Festival favourite Francois Ozon returns to the Competition with Everything Went Well, a modest and constrained look at two bourgeois Parisian sisters confronting the ethical and emotional minefield of their dying father’s wish to be euthanized. A strong performance from Sophie Marceau sheds candid light on the difficult choices and moving target that is the business end of life.
The Velvet Underground by Director Todd Haynes is a highly mediated and hypnotic look at the life of the eponymous, influential music group. Academy Award-caliber editing and sound design give this deep dive canonisation of 60s drug-saturated, NYC-indebted creativity a more refined and coherent interpretation. Extraordinary archival footage sheds new light on the wrenching emotions and egos at work in the very loyal, but often fickle art world camaraderie of band members including Lou Reed and John Cale, as well as their patron, Andy Warhol.

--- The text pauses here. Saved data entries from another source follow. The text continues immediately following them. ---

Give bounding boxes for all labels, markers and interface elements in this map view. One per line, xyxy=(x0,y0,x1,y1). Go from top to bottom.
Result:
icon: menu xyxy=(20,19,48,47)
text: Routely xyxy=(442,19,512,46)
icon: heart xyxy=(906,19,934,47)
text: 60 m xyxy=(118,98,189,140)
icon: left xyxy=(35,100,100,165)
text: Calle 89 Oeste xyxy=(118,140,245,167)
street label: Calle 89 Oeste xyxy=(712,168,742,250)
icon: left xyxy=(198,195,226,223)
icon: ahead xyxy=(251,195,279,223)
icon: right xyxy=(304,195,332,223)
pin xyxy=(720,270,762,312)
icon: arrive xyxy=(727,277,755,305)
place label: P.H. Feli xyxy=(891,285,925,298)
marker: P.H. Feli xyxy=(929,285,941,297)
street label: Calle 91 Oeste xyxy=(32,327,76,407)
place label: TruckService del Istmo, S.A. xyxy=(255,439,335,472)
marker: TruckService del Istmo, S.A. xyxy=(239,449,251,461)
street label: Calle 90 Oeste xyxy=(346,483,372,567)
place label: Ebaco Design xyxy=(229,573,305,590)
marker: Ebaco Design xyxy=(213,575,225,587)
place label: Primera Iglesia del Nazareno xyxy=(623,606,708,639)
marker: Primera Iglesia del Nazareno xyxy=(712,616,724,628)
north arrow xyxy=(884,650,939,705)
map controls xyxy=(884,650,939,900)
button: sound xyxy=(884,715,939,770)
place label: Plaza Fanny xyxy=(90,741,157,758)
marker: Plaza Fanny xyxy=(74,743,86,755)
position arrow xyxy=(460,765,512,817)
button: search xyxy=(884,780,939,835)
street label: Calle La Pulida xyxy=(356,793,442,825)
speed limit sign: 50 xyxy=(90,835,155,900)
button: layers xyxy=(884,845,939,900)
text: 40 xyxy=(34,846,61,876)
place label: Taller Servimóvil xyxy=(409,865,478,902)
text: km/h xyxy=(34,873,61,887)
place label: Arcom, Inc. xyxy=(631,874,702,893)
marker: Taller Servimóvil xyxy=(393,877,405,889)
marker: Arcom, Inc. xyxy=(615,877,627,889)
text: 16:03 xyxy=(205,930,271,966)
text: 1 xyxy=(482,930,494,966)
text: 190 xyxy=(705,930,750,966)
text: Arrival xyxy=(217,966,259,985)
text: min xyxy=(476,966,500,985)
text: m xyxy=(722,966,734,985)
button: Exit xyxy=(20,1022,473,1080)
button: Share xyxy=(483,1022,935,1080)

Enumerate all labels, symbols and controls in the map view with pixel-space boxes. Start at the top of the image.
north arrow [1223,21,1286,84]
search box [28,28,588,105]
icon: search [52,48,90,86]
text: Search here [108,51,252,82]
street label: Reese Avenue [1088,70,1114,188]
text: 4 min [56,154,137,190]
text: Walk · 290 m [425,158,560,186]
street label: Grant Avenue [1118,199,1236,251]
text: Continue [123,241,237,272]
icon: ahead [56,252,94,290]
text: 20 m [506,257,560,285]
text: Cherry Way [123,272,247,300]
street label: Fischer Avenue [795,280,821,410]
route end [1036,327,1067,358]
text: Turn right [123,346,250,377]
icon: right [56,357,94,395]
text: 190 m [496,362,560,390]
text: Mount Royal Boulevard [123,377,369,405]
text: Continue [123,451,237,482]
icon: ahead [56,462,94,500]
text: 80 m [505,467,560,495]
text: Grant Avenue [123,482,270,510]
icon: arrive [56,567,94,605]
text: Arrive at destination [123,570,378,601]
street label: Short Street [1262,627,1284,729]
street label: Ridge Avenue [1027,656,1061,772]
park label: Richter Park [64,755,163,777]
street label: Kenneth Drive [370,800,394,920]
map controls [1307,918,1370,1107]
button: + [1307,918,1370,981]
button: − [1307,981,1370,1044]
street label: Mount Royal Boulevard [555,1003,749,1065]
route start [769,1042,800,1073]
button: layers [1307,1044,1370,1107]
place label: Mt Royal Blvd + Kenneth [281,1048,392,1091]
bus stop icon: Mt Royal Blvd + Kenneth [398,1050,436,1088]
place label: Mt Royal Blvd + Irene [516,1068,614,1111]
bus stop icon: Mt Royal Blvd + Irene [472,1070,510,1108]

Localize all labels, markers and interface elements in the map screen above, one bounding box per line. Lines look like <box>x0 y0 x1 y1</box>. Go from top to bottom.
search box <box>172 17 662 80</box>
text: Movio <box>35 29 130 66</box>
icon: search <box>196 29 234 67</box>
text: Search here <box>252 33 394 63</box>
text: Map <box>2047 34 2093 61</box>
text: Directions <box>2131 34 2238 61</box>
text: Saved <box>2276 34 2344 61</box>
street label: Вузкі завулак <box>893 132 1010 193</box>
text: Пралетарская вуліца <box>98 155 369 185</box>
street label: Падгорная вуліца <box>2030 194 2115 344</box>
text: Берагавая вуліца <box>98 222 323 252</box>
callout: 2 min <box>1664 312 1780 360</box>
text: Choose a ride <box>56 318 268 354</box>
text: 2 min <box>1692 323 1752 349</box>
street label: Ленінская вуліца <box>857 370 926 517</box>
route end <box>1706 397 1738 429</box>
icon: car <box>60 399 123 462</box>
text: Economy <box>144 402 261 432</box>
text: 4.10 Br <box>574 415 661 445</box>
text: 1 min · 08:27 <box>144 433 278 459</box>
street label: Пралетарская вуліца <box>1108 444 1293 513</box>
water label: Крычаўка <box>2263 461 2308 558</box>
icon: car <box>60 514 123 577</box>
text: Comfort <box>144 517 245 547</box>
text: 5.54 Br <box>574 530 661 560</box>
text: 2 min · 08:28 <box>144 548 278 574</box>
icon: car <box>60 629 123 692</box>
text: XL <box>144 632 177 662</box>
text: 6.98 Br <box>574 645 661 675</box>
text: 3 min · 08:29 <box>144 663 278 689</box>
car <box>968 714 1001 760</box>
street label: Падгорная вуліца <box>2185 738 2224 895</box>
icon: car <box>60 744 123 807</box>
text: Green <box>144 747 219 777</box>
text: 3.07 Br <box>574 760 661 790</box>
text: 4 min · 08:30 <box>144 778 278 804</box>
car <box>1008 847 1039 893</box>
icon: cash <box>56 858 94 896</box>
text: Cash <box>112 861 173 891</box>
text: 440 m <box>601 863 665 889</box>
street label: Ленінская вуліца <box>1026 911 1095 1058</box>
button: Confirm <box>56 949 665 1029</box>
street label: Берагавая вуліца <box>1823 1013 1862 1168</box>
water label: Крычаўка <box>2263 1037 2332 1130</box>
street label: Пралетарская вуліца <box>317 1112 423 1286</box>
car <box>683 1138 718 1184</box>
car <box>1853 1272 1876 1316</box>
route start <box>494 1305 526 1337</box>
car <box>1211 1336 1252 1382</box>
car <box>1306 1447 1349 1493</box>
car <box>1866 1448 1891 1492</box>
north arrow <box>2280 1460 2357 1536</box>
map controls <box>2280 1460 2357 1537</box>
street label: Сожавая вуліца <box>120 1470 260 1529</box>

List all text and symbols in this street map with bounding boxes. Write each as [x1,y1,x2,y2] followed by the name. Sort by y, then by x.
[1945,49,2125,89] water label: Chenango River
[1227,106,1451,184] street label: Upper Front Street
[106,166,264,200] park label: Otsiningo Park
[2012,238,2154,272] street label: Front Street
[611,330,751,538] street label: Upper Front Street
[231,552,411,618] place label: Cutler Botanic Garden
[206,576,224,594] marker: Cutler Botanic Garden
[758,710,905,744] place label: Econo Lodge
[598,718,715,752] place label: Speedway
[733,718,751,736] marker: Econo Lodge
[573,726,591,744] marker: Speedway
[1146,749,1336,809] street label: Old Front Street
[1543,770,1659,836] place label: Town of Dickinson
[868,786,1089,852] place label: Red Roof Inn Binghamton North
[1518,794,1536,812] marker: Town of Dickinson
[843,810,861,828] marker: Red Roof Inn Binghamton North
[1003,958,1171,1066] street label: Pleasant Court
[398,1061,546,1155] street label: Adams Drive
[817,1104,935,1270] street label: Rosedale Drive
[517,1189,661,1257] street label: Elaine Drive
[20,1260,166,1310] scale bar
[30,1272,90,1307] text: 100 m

Finally, Lingui is a portrait of a single mother in Chad and her 15 year-old daughter who becomes pregnant. Gorgeous cinematography captures the sun-bleached pastels of contemporary urban African life, while revealing a labyrinthian neighbourhood of repressed desire, economic necessity, family bonds, common decency, and redemption in an often-oppressive Muslim community.
Morgan Gabereau is a writer and filmmaker based in London and Vancouver.